[Opening Given data section]
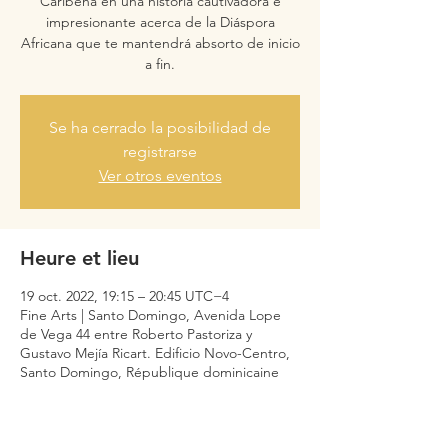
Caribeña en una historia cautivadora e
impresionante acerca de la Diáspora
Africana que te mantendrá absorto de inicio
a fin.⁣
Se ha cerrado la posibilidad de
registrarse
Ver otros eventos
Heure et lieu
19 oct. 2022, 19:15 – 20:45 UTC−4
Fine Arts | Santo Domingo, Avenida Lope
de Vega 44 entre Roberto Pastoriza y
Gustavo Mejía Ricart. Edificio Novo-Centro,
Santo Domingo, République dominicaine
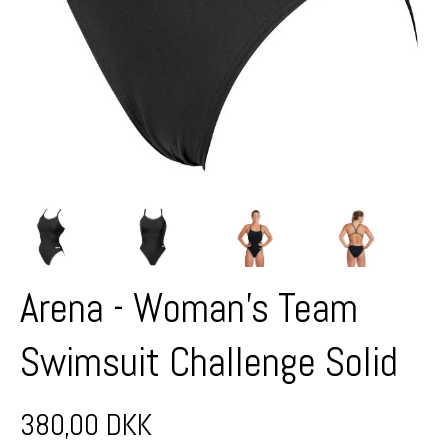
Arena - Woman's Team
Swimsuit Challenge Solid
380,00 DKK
[Closing Given data section]
[Opening Given data section]
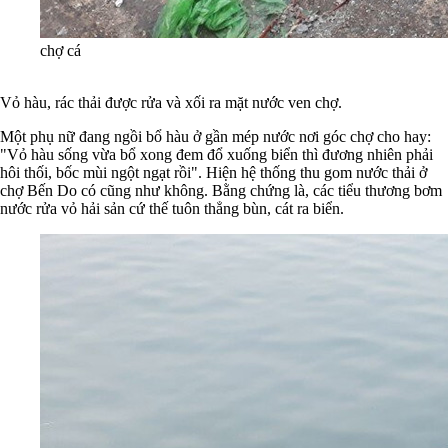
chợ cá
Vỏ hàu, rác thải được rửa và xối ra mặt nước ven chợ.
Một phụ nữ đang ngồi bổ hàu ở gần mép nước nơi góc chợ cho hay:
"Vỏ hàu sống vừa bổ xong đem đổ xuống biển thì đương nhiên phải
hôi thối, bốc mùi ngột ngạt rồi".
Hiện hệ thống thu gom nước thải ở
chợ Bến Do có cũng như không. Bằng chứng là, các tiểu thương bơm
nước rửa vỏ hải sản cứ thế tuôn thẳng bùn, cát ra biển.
[Closing Given data section]
_Exercise prompt_. Update the part of the listing above that opens with the line containing "Caribeña en una historia cautivadora e" and closes with the line containing "Santo Domingo, République dominicaine". Change "Heure et lieu" to "Date et lieu", leave everything else as it is, and give back only those lines.

_Reply_.
Caribeña en una historia cautivadora e
impresionante acerca de la Diáspora
Africana que te mantendrá absorto de inicio
a fin.⁣
Se ha cerrado la posibilidad de
registrarse
Ver otros eventos
Date et lieu
19 oct. 2022, 19:15 – 20:45 UTC−4
Fine Arts | Santo Domingo, Avenida Lope
de Vega 44 entre Roberto Pastoriza y
Gustavo Mejía Ricart. Edificio Novo-Centro,
Santo Domingo, République dominicaine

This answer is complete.